Walla Walla housed some of the state’s most hardened criminals under legendary Superintendent B.J. Rhay. During Young’s stay, four men — a laborer, a roofer, a soldier and a mechanic — were executed inside the walls of the maximum security prison.

For the most part, Young’s violations were minor. In 1963, for instance, he pleaded guilty to “possession of contraband” after being caught with a gallon can of cherries.

Young worked in the prison cannery, plumbing shop and on the construction crew. He seldom attended Mass.

He eventually was allowed to move into minimum security unit. Then, on June 8, 1967, Young was nowhere to be found. As Cooper predicted, he’d escaped.

Young earned a spot on the FBI’s “Most Wanted List.” The 58-year-old fugitive was described right down to his tattoos: a kewpie doll, a winged head with a dagger, and the words “Little Henry.”

The law caught up with him seven months later on a Kansas City sidewalk.

By the time he was paroled from Walla Walla in 1972, corrections officers had hope for the convict. By then, he’d spent two-thirds of his life behind bars.

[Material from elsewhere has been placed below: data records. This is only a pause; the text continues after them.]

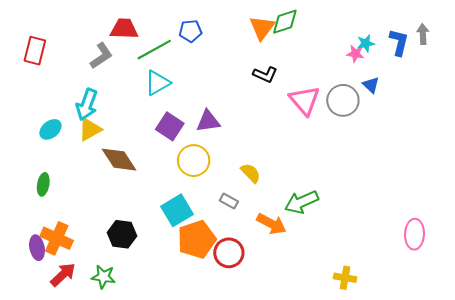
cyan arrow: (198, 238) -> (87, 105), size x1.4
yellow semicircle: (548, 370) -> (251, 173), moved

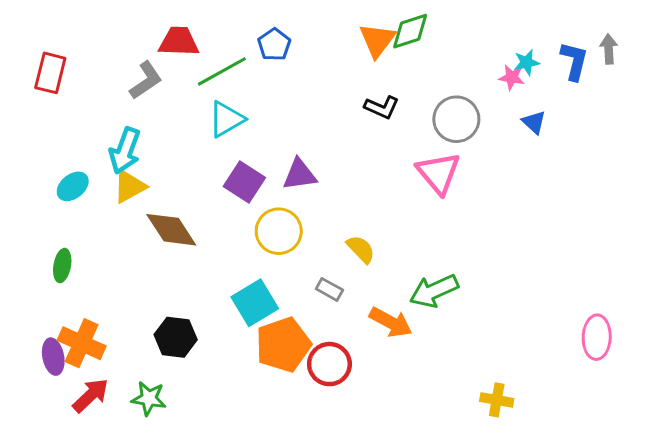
blue pentagon: (190, 31) -> (274, 45), turned -30
pink triangle: (305, 100) -> (438, 173), moved
gray circle: (343, 100) -> (456, 119), moved

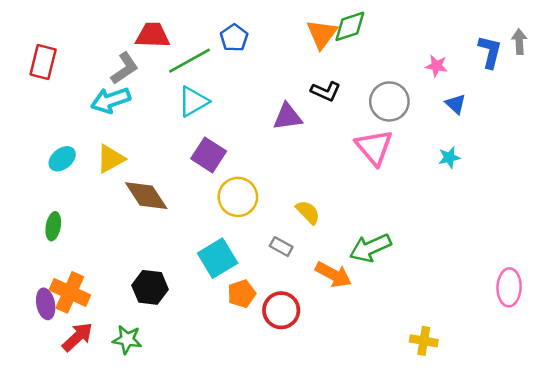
cyan star: (527, 62) -> (449, 157), moved
cyan arrow: (125, 151) -> (111, 100), moved, turned 51
purple triangle: (300, 174) -> (288, 117), moved
orange pentagon: (283, 345) -> (242, 294), size x0.6

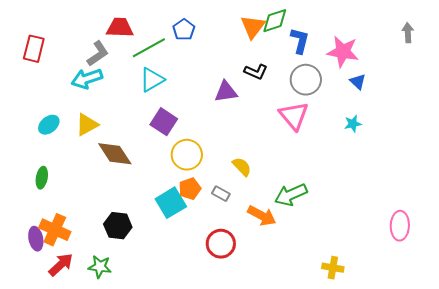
blue L-shape: (490, 52) -> (300, 41), moved
pink star: (436, 66) -> (343, 52), size x1.8
orange pentagon: (242, 294) -> (190, 189), moved

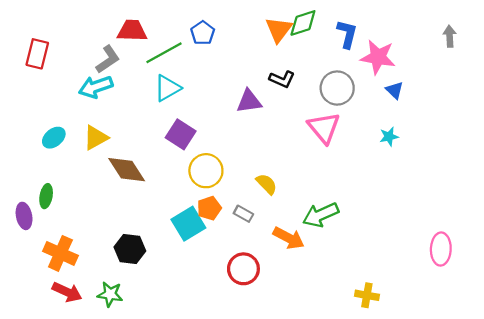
blue L-shape: (300, 41) -> (347, 34), moved
purple ellipse: (36, 239) -> (24, 216), moved
red arrow: (61, 265) -> (67, 292), turned 68

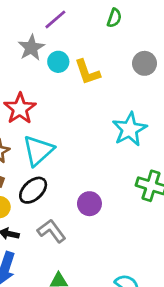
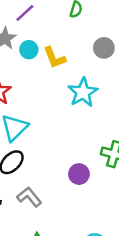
cyan star: (130, 129) -> (83, 92), moved
purple circle: (89, 204) -> (79, 174), moved

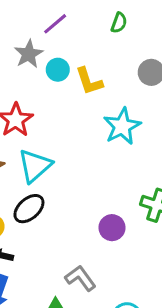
gray L-shape: (29, 197) -> (80, 278), moved

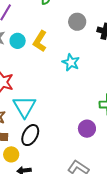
yellow L-shape: (89, 81) -> (40, 41), turned 70
cyan star: (122, 126) -> (71, 62), size x0.7

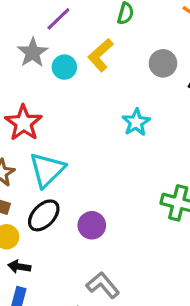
yellow L-shape: (40, 41) -> (100, 55), moved
purple circle: (87, 129) -> (92, 225), moved

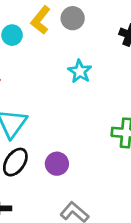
gray circle: (163, 63) -> (73, 18), moved

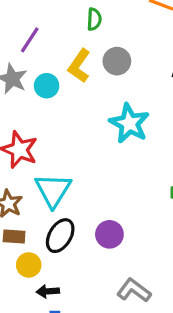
cyan star: (80, 71) -> (129, 123), size x1.4

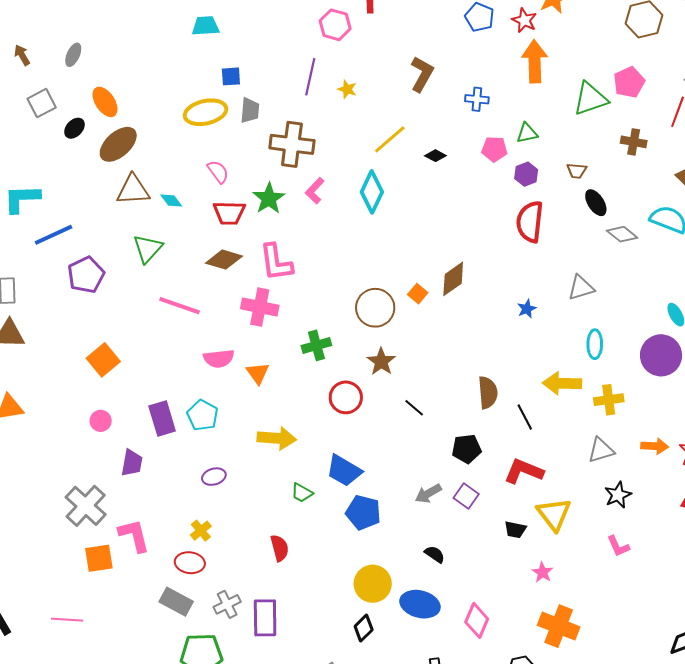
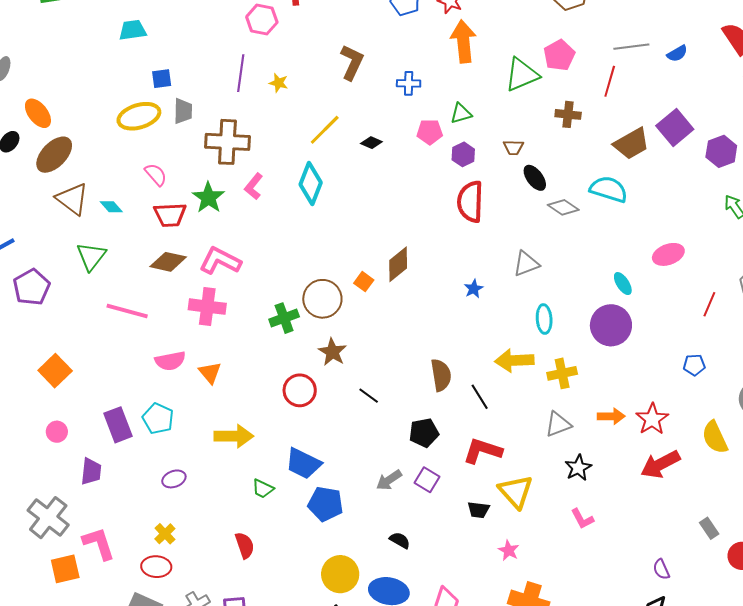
brown triangle: (133, 190) -> (72, 199), turned 45
pink L-shape: (276, 262) -> (220, 261), turned 129
green cross: (316, 345) -> (284, 318), moved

Franklin Delano Roosevelt was in his first term when the gates at Alcatraz first shut on Young. Richard Nixon was about to face the wrath of Watergate when Young left Walla Walla.

“He has done remarkably well at this institution,” the final report to the parole board said. “He has a good parole plan.”

Young was released March 17, 1972. Within two weeks his parole was revoked. He’d simply disappeared.

His fate is a mystery. The state Department of Corrections declared him dead in 1999.

Whether Young is dead or alive, Nevins, the Alcatraz park ranger, isn’t ready to let him off the hook.

He continues to ferret out details, refusing to let Henry Young escape his past.

“This guy doesn’t deserve to get away,” Nevins said. “That should not be his legacy.”